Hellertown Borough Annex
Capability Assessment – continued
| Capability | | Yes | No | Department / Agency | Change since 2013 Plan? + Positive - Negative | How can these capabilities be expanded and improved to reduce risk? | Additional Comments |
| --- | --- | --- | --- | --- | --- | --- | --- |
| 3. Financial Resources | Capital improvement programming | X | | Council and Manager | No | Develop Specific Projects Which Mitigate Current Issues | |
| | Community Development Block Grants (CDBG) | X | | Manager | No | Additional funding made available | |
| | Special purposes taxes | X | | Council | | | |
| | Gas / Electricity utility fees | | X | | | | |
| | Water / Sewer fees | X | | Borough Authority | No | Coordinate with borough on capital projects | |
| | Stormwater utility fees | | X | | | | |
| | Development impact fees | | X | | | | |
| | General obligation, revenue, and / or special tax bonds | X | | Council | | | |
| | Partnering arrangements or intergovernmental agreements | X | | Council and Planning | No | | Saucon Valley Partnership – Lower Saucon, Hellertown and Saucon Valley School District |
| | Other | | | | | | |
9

● ● ●

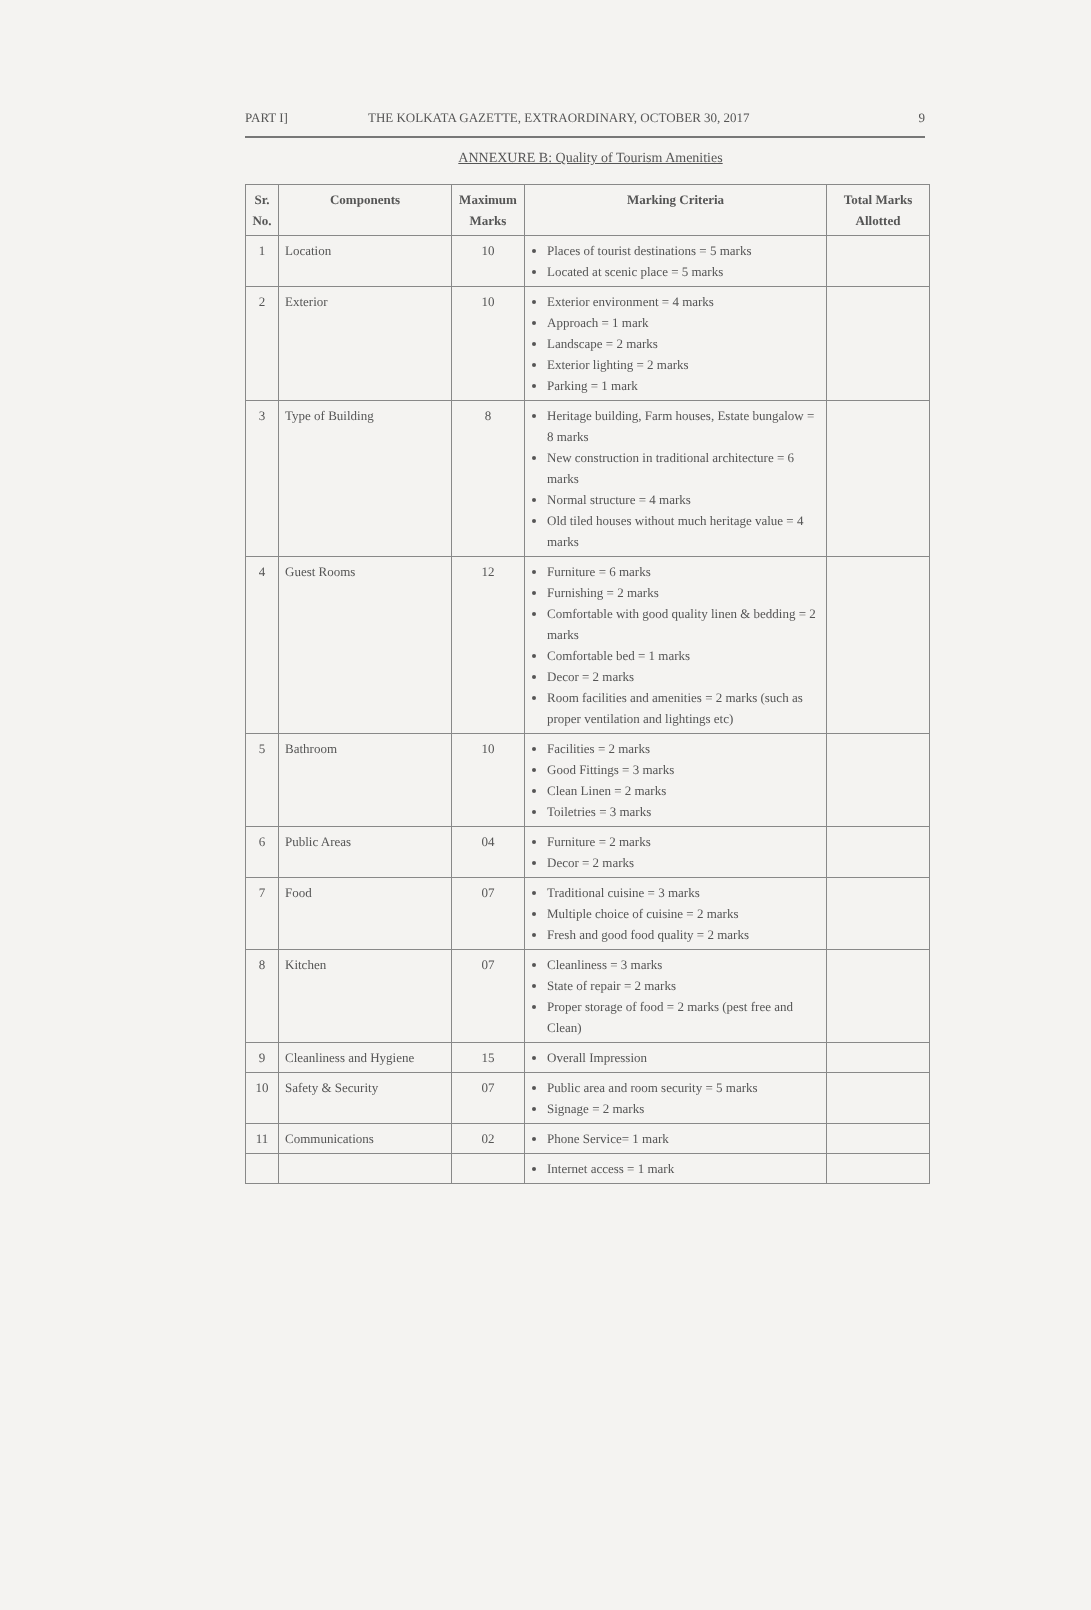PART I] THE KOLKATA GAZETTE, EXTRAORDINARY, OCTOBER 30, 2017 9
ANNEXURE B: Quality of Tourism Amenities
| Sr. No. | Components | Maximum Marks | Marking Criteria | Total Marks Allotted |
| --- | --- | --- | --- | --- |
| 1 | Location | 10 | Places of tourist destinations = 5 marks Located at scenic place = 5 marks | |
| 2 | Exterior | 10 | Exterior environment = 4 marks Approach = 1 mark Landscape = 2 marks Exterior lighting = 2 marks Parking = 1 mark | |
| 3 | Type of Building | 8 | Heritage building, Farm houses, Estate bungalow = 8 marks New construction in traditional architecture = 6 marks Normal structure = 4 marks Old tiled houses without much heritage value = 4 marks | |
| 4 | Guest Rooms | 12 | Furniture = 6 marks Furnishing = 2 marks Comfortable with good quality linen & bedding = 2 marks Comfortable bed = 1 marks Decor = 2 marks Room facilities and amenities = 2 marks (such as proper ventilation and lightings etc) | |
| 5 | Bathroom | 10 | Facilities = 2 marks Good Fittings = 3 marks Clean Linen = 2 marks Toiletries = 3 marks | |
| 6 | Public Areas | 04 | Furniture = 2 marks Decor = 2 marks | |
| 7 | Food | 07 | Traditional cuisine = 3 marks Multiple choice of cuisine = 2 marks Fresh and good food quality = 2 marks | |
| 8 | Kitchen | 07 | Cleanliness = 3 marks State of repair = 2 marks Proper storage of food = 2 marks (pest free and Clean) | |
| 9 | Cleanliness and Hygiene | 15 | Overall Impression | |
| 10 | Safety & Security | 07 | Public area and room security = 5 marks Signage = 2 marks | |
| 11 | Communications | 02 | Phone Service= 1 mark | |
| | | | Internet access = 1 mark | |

● ● ●

[PROBLEM TO WORK ON]
Respond with one number, the count of lines in the data that hold the string "Decor".

[RESULT OF THE TASK]
2